Gabon : le groupe guinéen SONOCO investit dans l’agroalimentaire
Libreville, 10 juin 2026 – Le Gabon franchit une étape majeure dans sa transformation économique. En accueillant une délégation du conglomérat guinéen SONOCO, menée par son directeur général Abdoul Karim Diallo, le président Brice Clotaire Oligui Nguema concrétise une ambition née quelques semaines plus tôt lors du Forum de Kigali.
Celle de bâtir un nouveau modèle de développement axé sur la souveraineté productive, la coopération Sud-Sud et la création de valeur ajoutée sur le continent.
Au-delà d’un simple rendez-vous diplomatique, cette rencontre officialise un appel aux investisseurs africains pour soutenir le repositionnement économique du Gabon. La réponse de SONOCO, l’un des plus grands groupes privés d’Afrique de l’Ouest, envoie un signal fort. Elle témoigne de la confiance croissante des acteurs économiques africains envers le Gabon, alors que le pays accélère sa diversification.
L’offensive pour la souveraineté alimentaire
Le choix de l’agroalimentaire est stratégique. Depuis des années, la sécurité alimentaire constitue un défi majeur pour les économies africaines. Malgré un potentiel agricole immense, de nombreux pays restent dépendants des importations. Le Gabon n’échappe pas à cette réalité : une grande partie de sa consommation en produits avicoles est encore importée, ce qui pèse sur sa balance commerciale.
C’est là que le projet de SONOCO intervient. L’ambition dépasse la simple installation d’usines. Le groupe guinéen prévoit de dupliquer au Gabon un modèle intégré déjà éprouvé dans plusieurs pays africains. Une stratégie qui mise sur la maîtrise complète de la chaîne de valeur.
Le projet inclut la production locale de matières premières végétales pour l’alimentation animale, une usine moderne de fabrication d’aliments pour volailles, des couvoirs, des poussinières, des fermes de ponte, des sites d’élevage de poulets de chair et un abattoir industriel aux normes internationales.

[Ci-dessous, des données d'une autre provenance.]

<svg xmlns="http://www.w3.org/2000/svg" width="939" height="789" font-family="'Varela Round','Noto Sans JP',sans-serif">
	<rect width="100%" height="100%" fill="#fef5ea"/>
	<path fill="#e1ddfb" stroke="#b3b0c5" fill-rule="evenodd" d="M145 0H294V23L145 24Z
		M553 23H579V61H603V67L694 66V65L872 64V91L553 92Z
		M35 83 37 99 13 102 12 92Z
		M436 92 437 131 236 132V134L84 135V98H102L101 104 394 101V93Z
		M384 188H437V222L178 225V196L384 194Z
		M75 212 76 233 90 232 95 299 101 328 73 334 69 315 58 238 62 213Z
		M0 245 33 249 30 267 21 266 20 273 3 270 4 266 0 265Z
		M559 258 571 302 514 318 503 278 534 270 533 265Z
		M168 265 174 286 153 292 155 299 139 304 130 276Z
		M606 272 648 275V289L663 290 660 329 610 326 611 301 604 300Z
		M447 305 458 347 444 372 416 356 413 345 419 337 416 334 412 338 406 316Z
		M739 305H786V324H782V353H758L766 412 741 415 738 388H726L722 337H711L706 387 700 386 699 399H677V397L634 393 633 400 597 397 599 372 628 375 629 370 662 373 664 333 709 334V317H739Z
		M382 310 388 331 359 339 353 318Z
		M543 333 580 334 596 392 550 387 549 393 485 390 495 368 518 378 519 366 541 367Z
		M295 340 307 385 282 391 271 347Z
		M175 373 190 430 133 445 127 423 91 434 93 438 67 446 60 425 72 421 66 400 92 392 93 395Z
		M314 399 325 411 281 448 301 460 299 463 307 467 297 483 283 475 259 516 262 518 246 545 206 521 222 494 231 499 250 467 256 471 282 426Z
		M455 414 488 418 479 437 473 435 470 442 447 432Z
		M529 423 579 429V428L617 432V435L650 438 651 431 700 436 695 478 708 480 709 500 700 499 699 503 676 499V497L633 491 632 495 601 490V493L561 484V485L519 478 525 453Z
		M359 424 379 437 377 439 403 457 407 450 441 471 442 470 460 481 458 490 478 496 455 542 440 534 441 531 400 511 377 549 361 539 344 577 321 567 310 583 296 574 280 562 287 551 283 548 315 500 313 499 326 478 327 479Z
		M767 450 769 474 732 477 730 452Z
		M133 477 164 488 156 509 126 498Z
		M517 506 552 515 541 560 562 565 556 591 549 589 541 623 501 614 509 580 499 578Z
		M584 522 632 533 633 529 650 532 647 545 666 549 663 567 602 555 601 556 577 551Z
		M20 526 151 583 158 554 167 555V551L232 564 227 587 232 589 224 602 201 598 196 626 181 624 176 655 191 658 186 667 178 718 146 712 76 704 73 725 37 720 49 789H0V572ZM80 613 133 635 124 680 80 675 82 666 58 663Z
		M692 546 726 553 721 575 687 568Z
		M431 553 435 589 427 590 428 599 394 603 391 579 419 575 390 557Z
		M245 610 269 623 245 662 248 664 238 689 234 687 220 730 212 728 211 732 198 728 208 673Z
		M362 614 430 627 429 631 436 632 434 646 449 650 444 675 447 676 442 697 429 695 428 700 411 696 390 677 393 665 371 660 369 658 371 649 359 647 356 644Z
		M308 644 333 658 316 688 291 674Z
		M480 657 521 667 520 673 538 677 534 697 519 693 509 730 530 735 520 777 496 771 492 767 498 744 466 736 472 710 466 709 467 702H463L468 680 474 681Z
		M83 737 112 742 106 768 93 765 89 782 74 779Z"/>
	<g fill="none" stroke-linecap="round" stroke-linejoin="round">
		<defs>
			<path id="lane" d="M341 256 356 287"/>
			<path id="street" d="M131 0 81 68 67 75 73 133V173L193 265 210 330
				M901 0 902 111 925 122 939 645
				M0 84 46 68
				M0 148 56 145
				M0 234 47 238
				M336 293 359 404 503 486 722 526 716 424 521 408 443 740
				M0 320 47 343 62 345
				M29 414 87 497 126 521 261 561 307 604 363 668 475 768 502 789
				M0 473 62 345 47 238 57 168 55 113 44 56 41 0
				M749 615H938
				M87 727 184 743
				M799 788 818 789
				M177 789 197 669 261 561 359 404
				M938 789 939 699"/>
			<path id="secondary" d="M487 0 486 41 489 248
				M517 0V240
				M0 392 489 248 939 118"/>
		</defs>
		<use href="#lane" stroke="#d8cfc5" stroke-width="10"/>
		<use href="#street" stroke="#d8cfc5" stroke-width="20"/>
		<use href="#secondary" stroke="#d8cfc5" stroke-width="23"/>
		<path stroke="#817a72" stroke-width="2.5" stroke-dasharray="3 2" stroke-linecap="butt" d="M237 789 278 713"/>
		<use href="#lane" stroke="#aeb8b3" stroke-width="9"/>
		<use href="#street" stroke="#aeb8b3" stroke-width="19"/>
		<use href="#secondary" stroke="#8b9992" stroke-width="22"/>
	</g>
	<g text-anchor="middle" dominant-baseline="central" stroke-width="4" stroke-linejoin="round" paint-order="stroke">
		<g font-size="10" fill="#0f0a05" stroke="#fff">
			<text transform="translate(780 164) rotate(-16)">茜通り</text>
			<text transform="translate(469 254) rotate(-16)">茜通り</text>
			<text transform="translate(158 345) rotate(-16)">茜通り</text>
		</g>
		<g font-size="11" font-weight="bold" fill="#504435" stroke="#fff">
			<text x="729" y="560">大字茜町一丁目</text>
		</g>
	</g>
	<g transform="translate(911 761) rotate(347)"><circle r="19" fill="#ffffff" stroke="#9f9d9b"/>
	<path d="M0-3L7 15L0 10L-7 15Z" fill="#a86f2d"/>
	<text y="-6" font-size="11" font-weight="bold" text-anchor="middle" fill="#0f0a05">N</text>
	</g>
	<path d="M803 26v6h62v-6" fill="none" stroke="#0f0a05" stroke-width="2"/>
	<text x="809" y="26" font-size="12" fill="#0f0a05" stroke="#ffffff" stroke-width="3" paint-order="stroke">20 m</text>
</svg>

Une filière industrielle à grande échelle
Cette approche intégrée est l’un des éléments clés du programme. Dans de nombreux pays africains, les filières agricoles souffrent d’une fragmentation qui réduit leur compétitivité. En contrôlant chaque étape, SONOCO vise une meilleure efficacité économique et renforce la résilience de la filière.
Les objectifs sont ambitieux : avec une production annuelle de plus de quinze millions de poulets de chair, le Gabon pourrait atteindre l’autosuffisance sur ce segment et réduire fortement sa dépendance aux importations. Pour un pays qui importe encore une partie notable de ses besoins alimentaires, l’enjeu est considérable.
Mais l’impact ne se limite pas à l’alimentaire. En Guinée, la filière SONOCO génère déjà près de quatre mille emplois. Au Gabon, le projet devrait créer plusieurs milliers d’emplois directs et indirects dans l’agriculture, l’élevage, la transformation, le transport, la logistique et les services.
Cette dynamique s’inscrit dans la vision économique des autorités gabonaises : transformer localement les ressources, créer plus de valeur ajoutée et bâtir un tissu industriel durable.
Le symbole d’une Afrique qui investit en Afrique
L’autre dimension de ce partenariat est géopolitique. Alors que les États africains cherchent à intensifier leurs échanges intra-africains, la coopération entre Libreville et Conakry illustre un nouveau paradigme économique : une Afrique qui investit en Afrique, partage ses savoir-faire et construit ses propres chaînes de valeur.
Les procédures administratives et foncières sont déjà engagées avec les ministères concernés. Les premières infrastructures devraient être opérationnelles dans les mois à venir. Si le calendrier est respecté, le projet SONOCO pourrait devenir l’un des symboles les plus visibles de la nouvelle politique économique gabonaise.
Dans un contexte mondial marqué par les incertitudes alimentaires, les tensions sur les chaînes d’approvisionnement et la nécessité de renforcer les productions locales, cette initiative dépasse les frontières du Gabon. Elle illustre une conviction partagée sur le continent : la souveraineté économique de l’Afrique passera autant par ses mines et ses infrastructures que par sa capacité à nourrir durablement ses populations. Le partenariat entre le Gabon et SONOCO s’inscrit dans cette trajectoire et pourrait devenir l’un des exemples les plus aboutis de coopération Sud-Sud au service de la transformation économique africaine.